- _Your instructions_
Write out every line of all the entries below, word for word, without changing anything.

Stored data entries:
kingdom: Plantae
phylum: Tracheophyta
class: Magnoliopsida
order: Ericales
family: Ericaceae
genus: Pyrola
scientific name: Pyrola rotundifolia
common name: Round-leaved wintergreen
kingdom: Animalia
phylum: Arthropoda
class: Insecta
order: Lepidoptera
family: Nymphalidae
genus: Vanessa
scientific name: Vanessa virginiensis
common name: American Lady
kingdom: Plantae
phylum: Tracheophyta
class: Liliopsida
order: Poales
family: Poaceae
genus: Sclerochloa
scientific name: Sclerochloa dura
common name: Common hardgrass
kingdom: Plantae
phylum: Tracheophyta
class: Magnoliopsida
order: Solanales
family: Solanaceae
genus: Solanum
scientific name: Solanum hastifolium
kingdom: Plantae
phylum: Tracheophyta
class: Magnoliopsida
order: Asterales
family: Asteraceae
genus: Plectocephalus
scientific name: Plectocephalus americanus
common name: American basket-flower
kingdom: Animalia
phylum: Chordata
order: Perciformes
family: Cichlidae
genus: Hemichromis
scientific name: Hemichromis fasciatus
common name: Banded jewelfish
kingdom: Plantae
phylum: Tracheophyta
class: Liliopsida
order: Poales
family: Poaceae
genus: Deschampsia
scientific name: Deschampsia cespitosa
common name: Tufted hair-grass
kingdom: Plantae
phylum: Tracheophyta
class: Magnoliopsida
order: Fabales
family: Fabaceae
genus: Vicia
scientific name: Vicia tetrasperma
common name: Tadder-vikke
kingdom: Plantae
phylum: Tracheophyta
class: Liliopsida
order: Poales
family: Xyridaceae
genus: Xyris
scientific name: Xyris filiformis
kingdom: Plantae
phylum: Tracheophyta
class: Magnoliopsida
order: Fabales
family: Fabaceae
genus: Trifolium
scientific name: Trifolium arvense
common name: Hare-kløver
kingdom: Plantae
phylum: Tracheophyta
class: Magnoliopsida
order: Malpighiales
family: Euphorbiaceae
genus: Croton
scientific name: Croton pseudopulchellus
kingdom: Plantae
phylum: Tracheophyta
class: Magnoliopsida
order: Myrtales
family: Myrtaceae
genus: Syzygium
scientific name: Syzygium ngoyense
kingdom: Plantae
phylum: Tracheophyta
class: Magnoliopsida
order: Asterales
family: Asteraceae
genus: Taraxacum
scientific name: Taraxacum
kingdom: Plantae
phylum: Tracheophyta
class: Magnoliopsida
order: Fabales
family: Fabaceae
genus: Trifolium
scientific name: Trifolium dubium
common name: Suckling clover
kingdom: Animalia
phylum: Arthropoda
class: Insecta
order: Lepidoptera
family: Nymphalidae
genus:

- _Full solution_
kingdom: Plantae
phylum: Tracheophyta
class: Magnoliopsida
order: Ericales
family: Ericaceae
genus: Pyrola
scientific name: Pyrola rotundifolia
common name: Round-leaved wintergreen
kingdom: Animalia
phylum: Arthropoda
class: Insecta
order: Lepidoptera
family: Nymphalidae
genus: Vanessa
scientific name: Vanessa virginiensis
common name: American Lady
kingdom: Plantae
phylum: Tracheophyta
class: Liliopsida
order: Poales
family: Poaceae
genus: Sclerochloa
scientific name: Sclerochloa dura
common name: Common hardgrass
kingdom: Plantae
phylum: Tracheophyta
class: Magnoliopsida
order: Solanales
family: Solanaceae
genus: Solanum
scientific name: Solanum hastifolium
kingdom: Plantae
phylum: Tracheophyta
class: Magnoliopsida
order: Asterales
family: Asteraceae
genus: Plectocephalus
scientific name: Plectocephalus americanus
common name: American basket-flower
kingdom: Animalia
phylum: Chordata
order: Perciformes
family: Cichlidae
genus: Hemichromis
scientific name: Hemichromis fasciatus
common name: Banded jewelfish
kingdom: Plantae
phylum: Tracheophyta
class: Liliopsida
order: Poales
family: Poaceae
genus: Deschampsia
scientific name: Deschampsia cespitosa
common name: Tufted hair-grass
kingdom: Plantae
phylum: Tracheophyta
class: Magnoliopsida
order: Fabales
family: Fabaceae
genus: Vicia
scientific name: Vicia tetrasperma
common name: Tadder-vikke
kingdom: Plantae
phylum: Tracheophyta
class: Liliopsida
order: Poales
family: Xyridaceae
genus: Xyris
scientific name: Xyris filiformis
kingdom: Plantae
phylum: Tracheophyta
class: Magnoliopsida
order: Fabales
family: Fabaceae
genus: Trifolium
scientific name: Trifolium arvense
common name: Hare-kløver
kingdom: Plantae
phylum: Tracheophyta
class: Magnoliopsida
order: Malpighiales
family: Euphorbiaceae
genus: Croton
scientific name: Croton pseudopulchellus
kingdom: Plantae
phylum: Tracheophyta
class: Magnoliopsida
order: Myrtales
family: Myrtaceae
genus: Syzygium
scientific name: Syzygium ngoyense
kingdom: Plantae
phylum: Tracheophyta
class: Magnoliopsida
order: Asterales
family: Asteraceae
genus: Taraxacum
scientific name: Taraxacum
kingdom: Plantae
phylum: Tracheophyta
class: Magnoliopsida
order: Fabales
family: Fabaceae
genus: Trifolium
scientific name: Trifolium dubium
common name: Suckling clover
kingdom: Animalia
phylum: Arthropoda
class: Insecta
order: Lepidoptera
family: Nymphalidae
genus:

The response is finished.